Everything went to plan with Liz navigating the bus and metro like a true Catalonian. We made dinner a little late as we got a little lost – thank God for the iPhone map app. The meal at the Flamenco Club was simple but tasty – paella, salad, bread, Sangria and “Crema Catalana” (like crème brulee) for dessert. The show was great with a variety of dancers, singers and musicians entertaining us for an hour, the dancers were excellent with the speed of foot movement astounding and the body movements powerful and precise. The photo is blurred because they move so fast.
Once the show had finished we decided on a walk through the city to get to a metro station that would take us back without having to change lines.
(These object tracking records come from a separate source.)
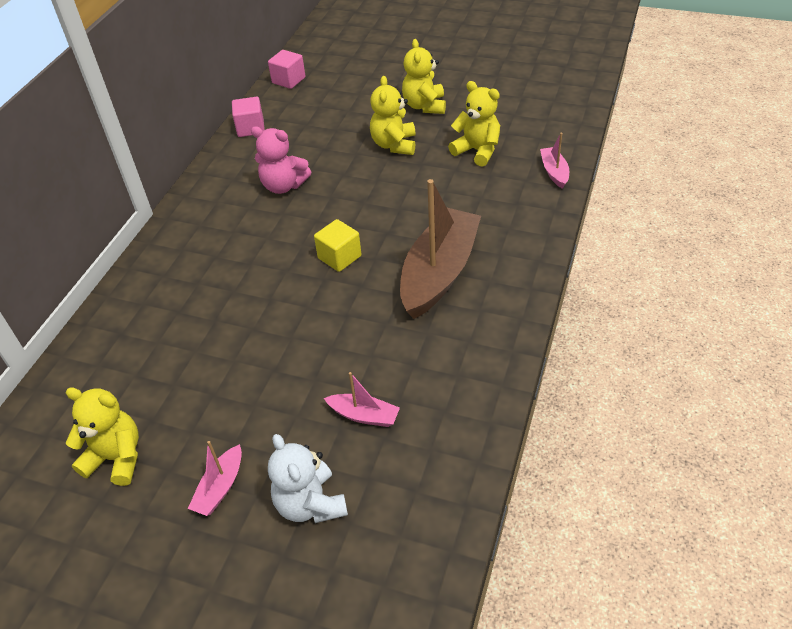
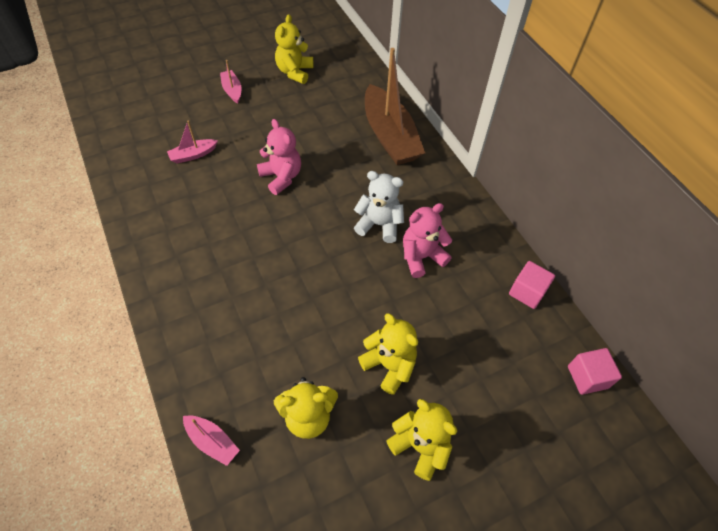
camera: 130 degrees right, 10 degrees up
yellow teddy bear [65,387,139,486] -> yellow teddy bear turned 135 degrees clockwise [275,14,313,84]
white teddy bear [268,434,348,523] -> white teddy bear moved to [354,171,404,243]
yellow cube [314,219,362,272] -> none
brown boat [400,179,481,319] -> brown boat moved to [365,48,425,165]
none -> pink teddy bear [257,119,301,195]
The walk was very pleasant and the many shops were still doing a good trade from the many people who were out and about.
Wednesday started a little late and when we did go outside the sound of whistles and chanting could be heard in the distance. We could tell that the garbos were on strike as there was rubbish along the street (Barcelona is a very clean and tidy city so it was noticeable), many of the shops were closed and those that were open had their shuttles partially closed. This was interesting and we didn’t realize how confrontational the strikers were until we returned from our walk and the supermarket that had been open when we left was closed with graffiti painted over the building and a mess of some chemicals oozing out of the entrance under the door. When we went out later the supermarket was open again but now had a security guard outside. All along the streets where we walked graffiti had been sprayed about the strike – ATMs were attacked and the screen spray painted which made it impossible for us to use them! Cars and motorcycles had been set on fire; one car alight was actually a police car!
We walked a rather lengthy route to the uphill Park Güell as we wanted to avoid the protesters. The park was designed by the famous Spanish architect Gaudi. He was known for his unique designs involving multi coloured mosaic tiles and smooth rounded features in his structures. This was a really interesting walk with some pretty weird looking structures in the grounds; the mosaics were really attractive and colourful.
The afternoon was very quiet as we started to prepare for our departure the next day, it would be an early start 6.30am to be at the station ready to leave for Marseille (France) at 8.30pm on the train. The packing is getting more and more difficult as we have brought souvenirs so it was lucky that I was making a quick trip back to Australia – clear out the accumulated stuff, return the clothes and stuff we haven’t used – while Liz checks out the sights, sounds, smells and tastes of Marseille with Ashlee.